Bayla Sandman, a mother of two sets of twins, ages 5 and 2, applauds the new recommendations. “I think it’s great,” said the paralegal, who lives in New Haven, Conn. “People read all this stuff on the Internet and it’s not based on any science. It’s based on nothing.”
Anxiety about immunizations has increased in recent years, according to survey findings, also included in the latest report. Of about 630 pediatricians polled in a 2013 survey, 87 percent had encountered vaccine refusal, up from 75 percent in 2006. Top concerns include: the child’s pain, too many injections at a single visit — causing some parents to delay rather than refuse vaccines — and a fear of autism. Many have a mistrust of health-care professionals.
Likewise, the number of providers who dismiss families for noncompliance nearly doubled between the two time periods, reported the AAP.

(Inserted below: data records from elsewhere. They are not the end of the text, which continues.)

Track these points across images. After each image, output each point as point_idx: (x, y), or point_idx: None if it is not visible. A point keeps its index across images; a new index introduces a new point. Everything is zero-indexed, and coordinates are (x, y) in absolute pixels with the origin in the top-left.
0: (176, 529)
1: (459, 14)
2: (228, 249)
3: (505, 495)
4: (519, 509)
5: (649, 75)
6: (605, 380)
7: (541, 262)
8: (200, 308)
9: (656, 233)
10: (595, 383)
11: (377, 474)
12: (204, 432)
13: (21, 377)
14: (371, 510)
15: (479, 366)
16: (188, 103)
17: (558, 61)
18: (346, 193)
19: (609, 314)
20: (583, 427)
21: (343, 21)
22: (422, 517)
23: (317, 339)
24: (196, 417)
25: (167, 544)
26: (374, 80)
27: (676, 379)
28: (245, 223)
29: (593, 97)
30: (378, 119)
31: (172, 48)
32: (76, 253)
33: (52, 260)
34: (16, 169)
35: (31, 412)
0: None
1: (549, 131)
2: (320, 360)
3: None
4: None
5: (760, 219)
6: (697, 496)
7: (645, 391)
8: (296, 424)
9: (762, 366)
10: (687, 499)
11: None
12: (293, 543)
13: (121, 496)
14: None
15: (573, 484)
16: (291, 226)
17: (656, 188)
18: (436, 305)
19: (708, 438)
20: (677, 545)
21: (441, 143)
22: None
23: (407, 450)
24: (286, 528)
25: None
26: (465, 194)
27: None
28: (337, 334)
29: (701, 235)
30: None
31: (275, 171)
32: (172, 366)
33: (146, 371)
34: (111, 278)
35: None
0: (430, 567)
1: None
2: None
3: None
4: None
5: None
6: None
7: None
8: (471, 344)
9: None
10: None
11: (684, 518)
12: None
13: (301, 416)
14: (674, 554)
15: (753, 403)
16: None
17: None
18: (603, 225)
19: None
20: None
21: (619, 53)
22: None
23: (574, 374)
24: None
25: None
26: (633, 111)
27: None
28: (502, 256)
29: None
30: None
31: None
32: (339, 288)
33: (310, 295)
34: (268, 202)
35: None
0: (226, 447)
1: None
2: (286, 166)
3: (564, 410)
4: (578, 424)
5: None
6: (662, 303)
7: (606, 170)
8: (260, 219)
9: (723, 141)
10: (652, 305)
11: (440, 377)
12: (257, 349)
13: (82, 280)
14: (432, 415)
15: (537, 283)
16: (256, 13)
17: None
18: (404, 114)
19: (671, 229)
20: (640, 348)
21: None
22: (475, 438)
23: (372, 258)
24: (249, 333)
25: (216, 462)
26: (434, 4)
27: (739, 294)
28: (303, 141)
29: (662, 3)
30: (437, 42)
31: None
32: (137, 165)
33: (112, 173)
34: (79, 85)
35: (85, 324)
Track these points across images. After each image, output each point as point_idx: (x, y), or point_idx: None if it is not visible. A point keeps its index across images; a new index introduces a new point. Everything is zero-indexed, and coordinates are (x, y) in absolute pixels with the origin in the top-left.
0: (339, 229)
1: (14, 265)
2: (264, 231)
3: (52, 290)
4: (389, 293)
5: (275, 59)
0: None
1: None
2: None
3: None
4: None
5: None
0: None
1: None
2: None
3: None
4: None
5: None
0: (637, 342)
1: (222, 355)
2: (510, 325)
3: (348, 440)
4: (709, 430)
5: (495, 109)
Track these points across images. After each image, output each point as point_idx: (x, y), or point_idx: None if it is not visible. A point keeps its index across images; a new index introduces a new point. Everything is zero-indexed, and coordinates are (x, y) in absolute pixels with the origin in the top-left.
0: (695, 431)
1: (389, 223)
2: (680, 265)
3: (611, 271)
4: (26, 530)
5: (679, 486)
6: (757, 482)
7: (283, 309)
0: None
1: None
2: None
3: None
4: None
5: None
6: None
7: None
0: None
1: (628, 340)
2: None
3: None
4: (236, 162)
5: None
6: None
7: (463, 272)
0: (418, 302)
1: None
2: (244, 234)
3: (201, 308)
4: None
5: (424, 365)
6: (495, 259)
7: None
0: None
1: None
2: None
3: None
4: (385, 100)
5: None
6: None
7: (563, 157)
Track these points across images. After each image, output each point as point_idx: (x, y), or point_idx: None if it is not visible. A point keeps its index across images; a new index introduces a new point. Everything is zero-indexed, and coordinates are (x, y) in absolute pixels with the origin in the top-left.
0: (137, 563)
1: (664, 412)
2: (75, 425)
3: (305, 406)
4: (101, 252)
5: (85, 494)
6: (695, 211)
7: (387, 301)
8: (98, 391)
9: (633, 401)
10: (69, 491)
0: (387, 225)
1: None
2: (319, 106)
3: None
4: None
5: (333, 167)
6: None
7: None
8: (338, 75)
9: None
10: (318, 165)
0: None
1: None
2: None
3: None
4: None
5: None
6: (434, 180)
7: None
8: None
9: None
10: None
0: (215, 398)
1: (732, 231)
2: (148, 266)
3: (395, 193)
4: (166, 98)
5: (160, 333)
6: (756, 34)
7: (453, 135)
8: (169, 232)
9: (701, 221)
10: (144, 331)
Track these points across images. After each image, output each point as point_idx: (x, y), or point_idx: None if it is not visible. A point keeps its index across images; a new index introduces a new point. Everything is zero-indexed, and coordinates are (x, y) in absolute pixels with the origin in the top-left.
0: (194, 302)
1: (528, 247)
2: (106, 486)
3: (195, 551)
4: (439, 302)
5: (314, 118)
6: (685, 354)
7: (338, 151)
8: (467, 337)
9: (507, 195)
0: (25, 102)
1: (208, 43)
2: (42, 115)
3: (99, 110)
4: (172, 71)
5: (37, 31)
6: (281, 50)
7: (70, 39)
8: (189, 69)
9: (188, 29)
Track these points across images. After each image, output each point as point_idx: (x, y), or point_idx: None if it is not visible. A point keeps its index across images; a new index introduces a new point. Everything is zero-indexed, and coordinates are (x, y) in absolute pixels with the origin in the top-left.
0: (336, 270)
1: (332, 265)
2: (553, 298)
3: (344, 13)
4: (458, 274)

Despite the new position, Todd Ochs won’t change the way he has interacted with skeptics for the past 30 years. “Why should I punish a child for a parent’s bad decision?” the Chicago pediatrician said. “If I kick out these families, there will always be some homeopath or alternative medicine practitioner who will give parents exactly what they want. I’d much rather have an ongoing conversation with them than isolate them.”
To counter vaccine-hesitant parents, more providers are implementing an office policy requiring that all patients comply with the AAP vaccine schedule, which recommends two MMR vaccines at 12 to 15 months and a second dose at 4 to 6 years. This way, pediatricians are not really severing ties with families, but declining to treat them at all.
After a national measles outbreak last year, Anita Chandra-Puri, a pediatrician who also practices in Chicago, has tried to walk a more nuanced path. If after six months of counseling a family is still undecided on whether to immunize, she will recommend they seek care elsewhere.
“You just can’t take part of my advice. If you trust me when your child has a fever or a rash, you should trust me on this, too,” she said. “If after six months, you still aren’t convinced, then we don’t really have a working relationship.”
As for delaying vaccines, “There is no alternative schedule,” said Chandra-Puri. “There is only one schedule. … The rest is parental choice.”
High community immunization rates protect vulnerable individuals — those who are too young to get vaccinated or can’t be vaccinated because of medical problems, such as undergoing chemotherapy. Those people are protected by the majority who are inoculated, called herd immunity.
For example, when the vaccination rate for measles drops below 95 percent, a community loses its herd immunity to highly infectious diseases, explained Kathryn Edwards, one of the co-authors of the report and a professor of pediatrics at Vanderbilt University.
Measles was all but eradicated in 2000, but last year, the disease came roaring back, with many cases linked to the Disneyland outbreak in California, where an estimated 3 percent of kindergartners had a nonmedical or philosophical exemption from the MMR.
Later, California responded by passing legislation that ended exemptions for nonmedical reasons. West Virginia and Mississippi are the only other states that have similar requirements, according to the Centers for Disease Control and Prevention.
The AAP has called for all nonmedical exemptions to be eliminated and recommends that public health officials release immunization rate data for individual schools and communities, so parents can make informed decisions about their children’s safety in those settings.
Sandman, the New Haven mother, said that the vaccine debate is most heated among those who spend a lot of time on social media, debating the merits of everything from sleep training to home schooling.
“There’s so much pressure to be perfect. I was nervous because there was so much from the anti-vaccine people on the Internet, like doctors were being paid by the pharmaceutical companies,” she said. “I eventually stopped reading and searching … because what you really need to find is a doctor you can trust.”